But while doing it, aggregate your data asset:
- Store all the inference calls you make in a sustainable and long-term fashion with ample metadata to later understand what the call was about.
- Build and refine knowledge-bases and RAG assets automatically.
- Systematically document silent knowledge, and make your company internal discussions and other processes saved and accessible to AIs. Slack conversations, emails, Confluence, stuff like that.
- Ingest external data which relates to your domain in a proper #DataHoarder style.
Build processes which refine all this data further into knowledge, for example by storing it into a RAG-enabled graph database.
Then you will need to build some level of refinement processes to at the very least do rejection sampling to your collected inference data. There are many techniques to utilize here in a synergistic, mutually supporting way, enough to write many books about.

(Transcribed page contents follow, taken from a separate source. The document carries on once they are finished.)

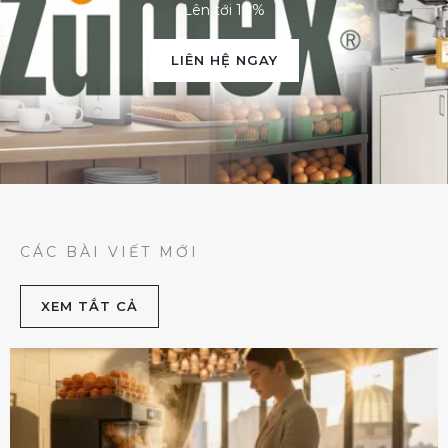
Lên tới 10%
LIÊN HỆ NGAY
CÁC BÀI VIẾT MỚI
XEM TẮT CẢ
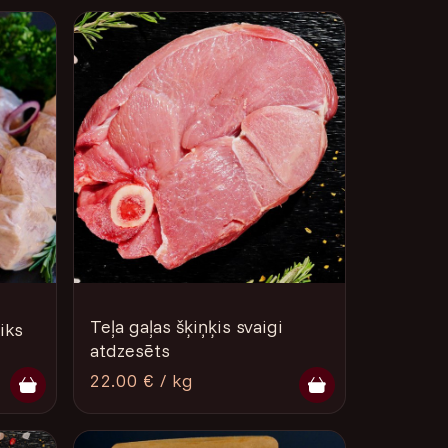
Teļa gaļas šķiņķis svaigi
liks
atdzesēts
22.00 € / kg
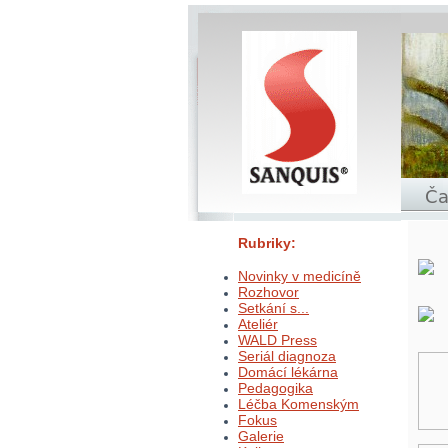
Rubriky:
Novinky v medicíně
Rozhovor
Setkání s...
Ateliér
WALD Press
Seriál diagnoza
Domácí lékárna
Pedagogika
Léčba Komenským
Fokus
Galerie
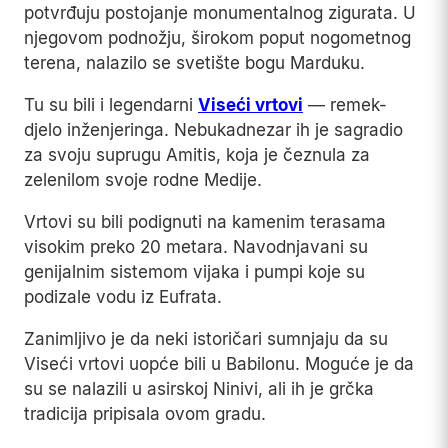
potvrđuju postojanje monumentalnog zigurata. U
njegovom podnožju, širokom poput nogometnog
terena, nalazilo se svetište bogu Marduku.
Tu su bili i legendarni
Viseći vrtovi
— remek-
djelo inženjeringa. Nebukadnezar ih je sagradio
za svoju suprugu Amitis, koja je čeznula za
zelenilom svoje rodne Medije.
Vrtovi su bili podignuti na kamenim terasama
visokim preko 20 metara. Navodnjavani su
genijalnim sistemom vijaka i pumpi koje su
podizale vodu iz Eufrata.
Zanimljivo je da neki istoričari sumnjaju da su
Viseći vrtovi uopće bili u Babilonu. Moguće je da
su se nalazili u asirskoj Ninivi, ali ih je grčka
tradicija pripisala ovom gradu.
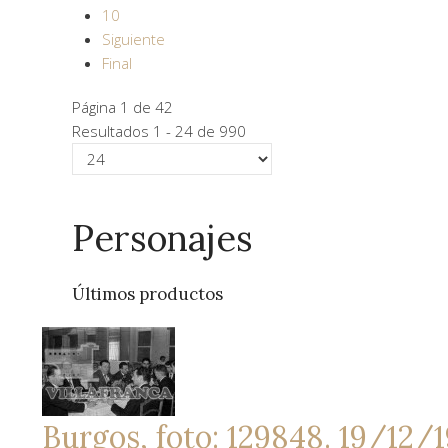
10
Siguiente
Final
Página 1 de 42
Resultados 1 - 24 de 990
Personajes
Últimos productos
Burgos, foto: 129848. 19/12/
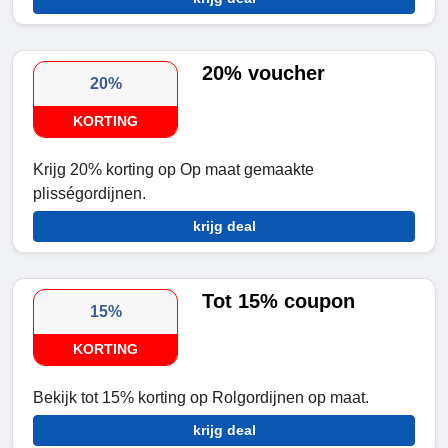
20% voucher
20%
KORTING
Krijg 20% korting op Op maat gemaakte
plisségordijnen.
krijg deal
Tot 15% coupon
15%
KORTING
Bekijk tot 15% korting op Rolgordijnen op maat.
krijg deal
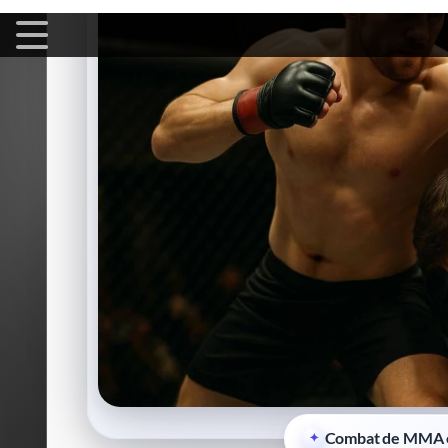
Combat de MMA e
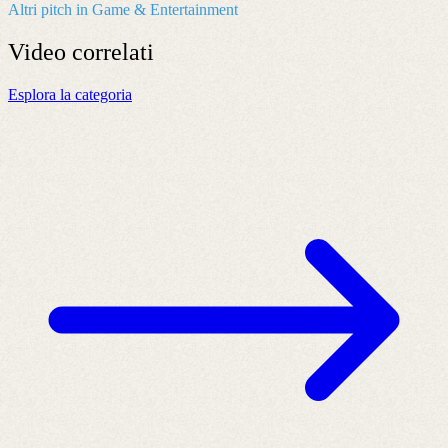
Altri pitch in Game & Entertainment
Video
correlati
Esplora la categoria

You'll get datasets good for fine-tuning and separately for benchmarking. Benchmarking datasets you can already use to select the best available foundation models for your use cases. But you should also measure and prove the training data exports you produce.
You do this by fine-tuning smaller models with this data and note how much better they become in your use case. You don't have to train the best foundation models here, you just want to basically prove that your data asset is valuable and builds knowledge and skills in existing foundation models.
Now this data asset is valuable in the future where generalist AIs will try to serve your social purpose. Leverage it.
If the data has constraints such as personally identifiable information, or other limitations, even better. Then you take a position as a synthetic data generator in this domain, and generate synthetic data which doesn't contain the limited aspects, and produce valuable training and fine-tuning data through that indirection layer.
You will need to reimagine and direct your company to become a garden of knowledge creation in your domain, to carry your purpose.
What if your valuable data asset is copied and stolen? Don't worry about it too much. You're not building a static asset but a living process.
You are the closed feedback loop for AIs to improve in servicing your purpose. You can only be displaced from this position if someone else fulfills your purpose better, by building a better garden for knowledge and skills around which intelligent entities orbit and gather.